**WHAT YOU ARE ASKED TO DO**
Rewrite the material below, substituting "positions" for "coordinates" and leaving everything else as it is. Omit the pictures from your answer.

**MATERIAL FOR THE TASK**
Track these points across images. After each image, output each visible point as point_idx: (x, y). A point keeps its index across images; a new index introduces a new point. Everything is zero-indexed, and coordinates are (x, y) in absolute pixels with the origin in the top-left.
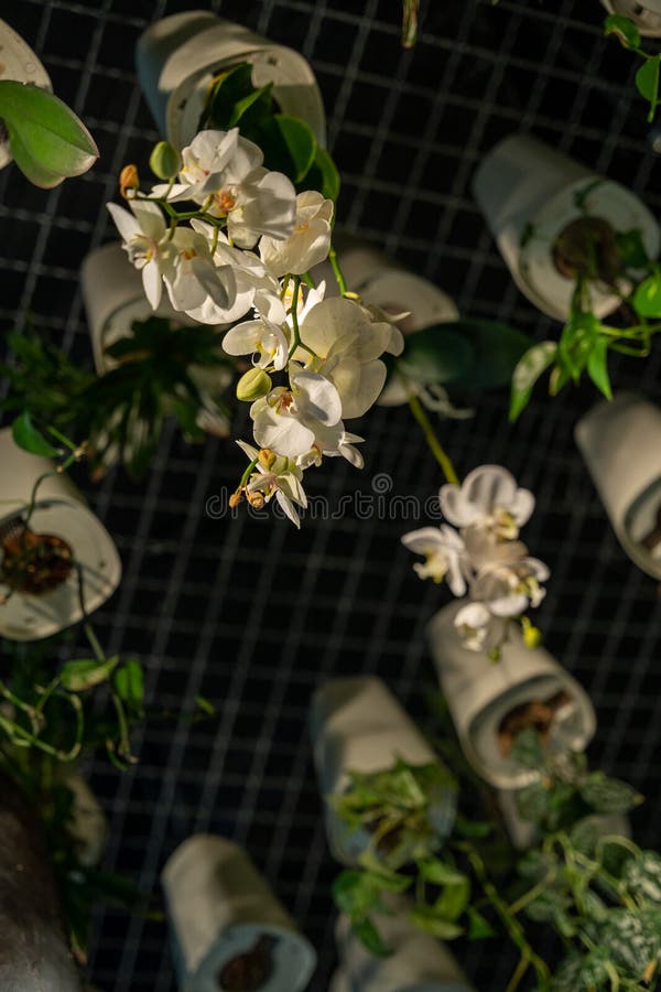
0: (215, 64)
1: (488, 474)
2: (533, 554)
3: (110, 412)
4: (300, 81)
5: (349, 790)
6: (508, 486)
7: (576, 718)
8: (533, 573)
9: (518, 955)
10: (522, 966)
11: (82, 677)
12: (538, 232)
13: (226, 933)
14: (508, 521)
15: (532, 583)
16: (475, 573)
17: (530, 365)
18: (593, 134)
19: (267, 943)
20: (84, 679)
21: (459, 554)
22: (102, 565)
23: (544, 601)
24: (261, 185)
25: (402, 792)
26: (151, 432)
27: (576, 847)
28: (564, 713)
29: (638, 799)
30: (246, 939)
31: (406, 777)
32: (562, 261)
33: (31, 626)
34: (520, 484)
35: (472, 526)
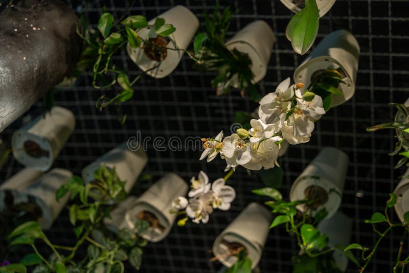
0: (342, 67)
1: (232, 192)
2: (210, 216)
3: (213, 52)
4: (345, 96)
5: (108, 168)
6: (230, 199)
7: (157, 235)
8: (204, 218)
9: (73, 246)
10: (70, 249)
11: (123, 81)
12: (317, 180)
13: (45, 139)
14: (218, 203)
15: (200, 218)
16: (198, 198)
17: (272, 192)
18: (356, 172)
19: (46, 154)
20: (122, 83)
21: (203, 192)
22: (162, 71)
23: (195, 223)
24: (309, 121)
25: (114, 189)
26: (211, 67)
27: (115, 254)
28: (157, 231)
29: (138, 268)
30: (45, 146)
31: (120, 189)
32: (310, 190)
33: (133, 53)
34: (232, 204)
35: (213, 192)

**ANSWER FOR THIS EXERCISE**
Track these points across images. After each image, output each visible point as point_idx: (x, y). A point keeps its index across images; a new index introduces a new point. Everything is zero-indexed, and positions are (x, y) in absolute pixels with the origin in the top-left.
0: (215, 64)
1: (488, 474)
2: (533, 554)
3: (110, 412)
4: (300, 81)
5: (349, 790)
6: (508, 486)
7: (576, 718)
8: (533, 573)
9: (518, 955)
10: (522, 966)
11: (82, 677)
12: (538, 232)
13: (226, 933)
14: (508, 521)
15: (532, 583)
16: (475, 573)
17: (530, 365)
18: (593, 134)
19: (267, 943)
20: (84, 679)
21: (459, 554)
22: (102, 565)
23: (544, 601)
24: (261, 185)
25: (402, 792)
26: (151, 432)
27: (576, 847)
28: (564, 713)
29: (638, 799)
30: (246, 939)
31: (406, 777)
32: (562, 261)
33: (31, 626)
34: (520, 484)
35: (472, 526)
0: (342, 67)
1: (232, 192)
2: (210, 216)
3: (213, 52)
4: (345, 96)
5: (108, 168)
6: (230, 199)
7: (157, 235)
8: (204, 218)
9: (73, 246)
10: (70, 249)
11: (123, 81)
12: (317, 180)
13: (45, 139)
14: (218, 203)
15: (200, 218)
16: (198, 198)
17: (272, 192)
18: (356, 172)
19: (46, 154)
20: (122, 83)
21: (203, 192)
22: (162, 71)
23: (195, 223)
24: (309, 121)
25: (114, 189)
26: (211, 67)
27: (115, 254)
28: (157, 231)
29: (138, 268)
30: (45, 146)
31: (120, 189)
32: (310, 190)
33: (133, 53)
34: (232, 204)
35: (213, 192)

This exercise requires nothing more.